4. Explaining how these interactions work to the public is often problematic, as seen in the recent controversies generated by attempts to change the criteria for how breast cancer should be diagnosed based on mammographic screenings: http://www.ncbi.nlm.nih.gov/pubmed/24074796
5. The actual nonlinear relationship for any diagnostic system must be determined empirically by generating what is referred to as a Receiver Operating Characteristics (ROC) graph. Technical details about how this is done are provided in the Swets citation in Note 2.

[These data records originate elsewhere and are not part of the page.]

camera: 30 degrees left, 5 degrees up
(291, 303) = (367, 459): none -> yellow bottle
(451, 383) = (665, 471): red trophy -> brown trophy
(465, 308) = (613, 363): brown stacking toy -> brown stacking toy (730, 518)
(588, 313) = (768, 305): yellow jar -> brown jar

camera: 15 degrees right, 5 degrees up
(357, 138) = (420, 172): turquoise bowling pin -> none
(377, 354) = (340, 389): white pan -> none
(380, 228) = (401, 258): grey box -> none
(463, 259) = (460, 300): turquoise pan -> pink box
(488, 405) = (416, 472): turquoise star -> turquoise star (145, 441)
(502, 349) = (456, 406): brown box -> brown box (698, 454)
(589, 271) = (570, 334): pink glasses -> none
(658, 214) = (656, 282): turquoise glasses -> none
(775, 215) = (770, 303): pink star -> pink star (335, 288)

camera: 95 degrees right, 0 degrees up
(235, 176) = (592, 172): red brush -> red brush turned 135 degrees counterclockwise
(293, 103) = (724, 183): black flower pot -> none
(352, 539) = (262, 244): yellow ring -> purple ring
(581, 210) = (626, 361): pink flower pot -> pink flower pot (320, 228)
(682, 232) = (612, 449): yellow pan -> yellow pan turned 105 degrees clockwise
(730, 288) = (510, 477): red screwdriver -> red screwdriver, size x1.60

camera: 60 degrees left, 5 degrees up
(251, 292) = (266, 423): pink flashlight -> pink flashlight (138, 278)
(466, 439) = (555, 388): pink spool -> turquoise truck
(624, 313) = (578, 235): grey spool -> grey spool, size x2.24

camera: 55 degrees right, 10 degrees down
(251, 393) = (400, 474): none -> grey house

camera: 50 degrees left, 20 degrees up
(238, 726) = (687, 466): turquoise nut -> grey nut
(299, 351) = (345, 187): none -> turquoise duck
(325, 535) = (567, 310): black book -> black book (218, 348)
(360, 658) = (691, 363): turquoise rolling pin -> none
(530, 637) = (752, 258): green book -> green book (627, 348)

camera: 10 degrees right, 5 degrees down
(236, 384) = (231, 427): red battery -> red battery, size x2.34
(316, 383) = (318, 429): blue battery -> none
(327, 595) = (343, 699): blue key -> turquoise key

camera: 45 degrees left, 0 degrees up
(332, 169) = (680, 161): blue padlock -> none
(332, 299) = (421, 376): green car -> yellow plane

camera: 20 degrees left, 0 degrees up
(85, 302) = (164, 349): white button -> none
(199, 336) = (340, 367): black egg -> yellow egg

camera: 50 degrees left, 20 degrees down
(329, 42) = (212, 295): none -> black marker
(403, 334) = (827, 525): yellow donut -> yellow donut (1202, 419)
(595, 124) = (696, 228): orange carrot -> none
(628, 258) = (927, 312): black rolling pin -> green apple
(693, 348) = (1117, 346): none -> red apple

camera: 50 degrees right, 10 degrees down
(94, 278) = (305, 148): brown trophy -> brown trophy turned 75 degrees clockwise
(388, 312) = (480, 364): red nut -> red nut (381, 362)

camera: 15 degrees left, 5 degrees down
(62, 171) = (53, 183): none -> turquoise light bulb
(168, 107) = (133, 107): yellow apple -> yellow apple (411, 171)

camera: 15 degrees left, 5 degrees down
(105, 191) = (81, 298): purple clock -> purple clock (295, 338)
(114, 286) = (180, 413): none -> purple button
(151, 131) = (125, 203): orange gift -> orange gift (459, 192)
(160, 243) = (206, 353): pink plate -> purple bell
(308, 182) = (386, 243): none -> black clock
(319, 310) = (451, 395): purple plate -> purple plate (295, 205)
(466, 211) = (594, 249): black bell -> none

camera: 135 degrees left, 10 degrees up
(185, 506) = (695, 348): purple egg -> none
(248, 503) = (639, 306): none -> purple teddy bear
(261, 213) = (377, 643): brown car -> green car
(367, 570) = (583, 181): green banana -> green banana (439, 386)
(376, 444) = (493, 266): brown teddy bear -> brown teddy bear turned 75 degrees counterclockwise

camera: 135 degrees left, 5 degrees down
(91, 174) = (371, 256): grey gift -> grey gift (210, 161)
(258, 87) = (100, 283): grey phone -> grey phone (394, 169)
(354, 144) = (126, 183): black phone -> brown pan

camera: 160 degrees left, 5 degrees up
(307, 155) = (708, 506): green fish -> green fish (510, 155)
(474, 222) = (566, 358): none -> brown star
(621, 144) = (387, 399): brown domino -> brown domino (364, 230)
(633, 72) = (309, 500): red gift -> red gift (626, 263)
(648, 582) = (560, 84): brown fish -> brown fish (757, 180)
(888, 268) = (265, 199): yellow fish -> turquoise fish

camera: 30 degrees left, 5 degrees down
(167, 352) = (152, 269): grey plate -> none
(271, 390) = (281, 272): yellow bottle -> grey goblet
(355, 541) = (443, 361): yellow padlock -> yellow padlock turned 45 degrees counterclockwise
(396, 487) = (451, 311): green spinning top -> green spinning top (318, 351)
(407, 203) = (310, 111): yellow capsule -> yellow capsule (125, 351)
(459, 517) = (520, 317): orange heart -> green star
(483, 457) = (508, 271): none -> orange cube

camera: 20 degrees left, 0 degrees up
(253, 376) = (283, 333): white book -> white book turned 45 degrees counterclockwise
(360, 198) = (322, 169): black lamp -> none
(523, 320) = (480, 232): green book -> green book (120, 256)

6. Corporations such as oil drilling companies and wall street investors make sophisticated use of these methods to attain the goal of maximizing profits. In medical research, current procedures for conducting clinical trials were designed from the ground-up using these principles.
7. I am not attempting here to provide a detailed description of the scientific method in operation, only its essence that can be characterized as a diagnostic system. The actual procedures that are involved in making a diagnosis involve numerous steps such as first creating and then rejecting a Null Hypothesis in an experiment, getting that experiment published in a peer-reviewed journal, having the result replicated, perhaps several times by different scientists using somewhat different procedures, relating this result to established scientific models and theories, etc.
8. The number of False Alarms is measured directly in Signal Detection Theory with no attempt to figure out what caused each False Alarm. Type 1 errors are a particular type of False Alarms in which the cause has to do with statistical variability of the empirical measurements. (Technically, the probability of a Type 1 error is estimated based on the variance of the sample measurements, i.e., the summed squared deviations of the individual measurements from the sample mean divided by the number of measurements). Most likely, this accounts for the bulk of the false alarms, but it is theoretically possible that the actual measured false alarms might be somewhat larger if they are being caused by factors other than statistical variation.
9. The actual probability of a miss regarding the predictions of Climate Change Denial cannot be calculated. The non-linear relationships between misses and false alarms can only be calculated based on an ROC graph (see Note 5) and this cannot be constructed until multiple observations of actual hits and misses have been observed. In the case of a Climate Change Denial miss that leads to extinction of the human race, we will not get an opportunity to accumulate the additional data that would be required to construct an ROC curve. However, based on our experiences with numerous other Diagnostic Systems, it is almost certain that constraining the False Alarm level to less than 5% has greatly increased the probability of generating misses.
10. Add Climate Change to the long list of controversial topics where the goals of pure scientific discovery and ethical questions about how those discoveries should be treated by society are not always in accord. Issues regarding scientific discoveries that led to building nuclear bombs would probably be the most similar to Global Climate Change in terms of the potential for existential consequences.
11. IPCC, 2014: Climate Change 2014: Synthesis Report. Contribution of Working Groups I, II and III to the Fifth Assessment Report of the Intergovernmental Panel on Climate Change [Core Writing Team, R.K. Pachauri and L.A. Meyer (eds.)]. IPCC, Geneva, Switzerland, 151 pp.